*EXERCISE AIM*.
Would you copy every record exactly as it stands and drop the pictures?

*EXTRACTED INFORMATION*.
........

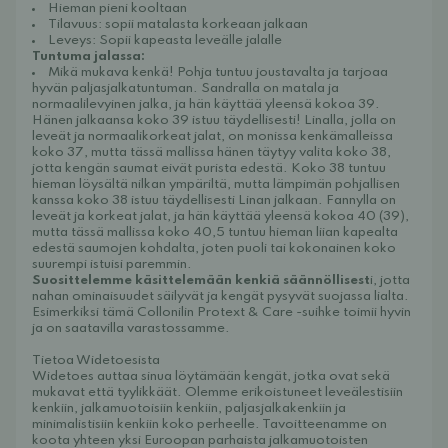
Hieman pieni kooltaan
Tilavuus: sopii matalasta korkeaan jalkaan
Leveys: Sopii kapeasta leveälle jalalle
Tuntuma jalassa:
Mikä mukava kenkä! Pohja tuntuu joustavalta ja tarjoaa
hyvän paljasjalkatuntuman. Sandralla on matala ja
normaalilevyinen jalka, ja hän käyttää yleensä kokoa 39.
Hänen jalkaansa koko 39 istuu täydellisesti! Linalla, jolla on
leveät ja normaalikorkeat jalat, on monissa kenkämalleissa
koko 37, mutta tässä mallissa hänen täytyy valita koko 38,
jotta kengän saumat eivät purista edestä. Koko 38 tuntuu
hieman löysältä nilkan ympäriltä, mutta lämpimän pohjallisen
kanssa koko 38 istuu täydellisesti Linan jalkaan. Fannylla on
leveät ja korkeat jalat, ja hän käyttää yleensä kokoa 40 (39),
mutta tässä mallissa koko 40,5 tuntuu hieman liian kapealta
edestä saumojen kohdalta, joten puoli tai kokonainen koko
suurempi istuisi paremmin.
Suosittelemme käsittelemään kenkiä säännöllisest
i, jotta
nahan ominaisuudet säilyvät ja kengät pysyvät suojassa lialta.
Esimerkiksi
tämä Collonilin Protext & Care
-suihke toimii hyvin
ja on saatavilla varastossamme.
Tietoa Widetoesista
Widetoes auttaa sinua löytämään kengät, jotka ovat sekä
mukavat että tyylikkäät. Olemme erikoistuneet leveälestisiin
kenkiin, jalkamuotoisiin kenkiin, paljasjalkakenkiin ja
minimalistisiin kenkiin koko perheelle. Tavoitteenamme on
koota yhteen yksi Euroopan parhaista jalkamuotoisten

........

*YOUR SOLUTION*.
Hieman pieni kooltaan
Tilavuus: sopii matalasta korkeaan jalkaan
Leveys: Sopii kapeasta leveälle jalalle
Tuntuma jalassa:
Mikä mukava kenkä! Pohja tuntuu joustavalta ja tarjoaa
hyvän paljasjalkatuntuman. Sandralla on matala ja
normaalilevyinen jalka, ja hän käyttää yleensä kokoa 39.
Hänen jalkaansa koko 39 istuu täydellisesti! Linalla, jolla on
leveät ja normaalikorkeat jalat, on monissa kenkämalleissa
koko 37, mutta tässä mallissa hänen täytyy valita koko 38,
jotta kengän saumat eivät purista edestä. Koko 38 tuntuu
hieman löysältä nilkan ympäriltä, mutta lämpimän pohjallisen
kanssa koko 38 istuu täydellisesti Linan jalkaan. Fannylla on
leveät ja korkeat jalat, ja hän käyttää yleensä kokoa 40 (39),
mutta tässä mallissa koko 40,5 tuntuu hieman liian kapealta
edestä saumojen kohdalta, joten puoli tai kokonainen koko
suurempi istuisi paremmin.
Suosittelemme käsittelemään kenkiä säännöllisest
i, jotta
nahan ominaisuudet säilyvät ja kengät pysyvät suojassa lialta.
Esimerkiksi
tämä Collonilin Protext & Care
-suihke toimii hyvin
ja on saatavilla varastossamme.
Tietoa Widetoesista
Widetoes auttaa sinua löytämään kengät, jotka ovat sekä
mukavat että tyylikkäät. Olemme erikoistuneet leveälestisiin
kenkiin, jalkamuotoisiin kenkiin, paljasjalkakenkiin ja
minimalistisiin kenkiin koko perheelle. Tavoitteenamme on
koota yhteen yksi Euroopan parhaista jalkamuotoisten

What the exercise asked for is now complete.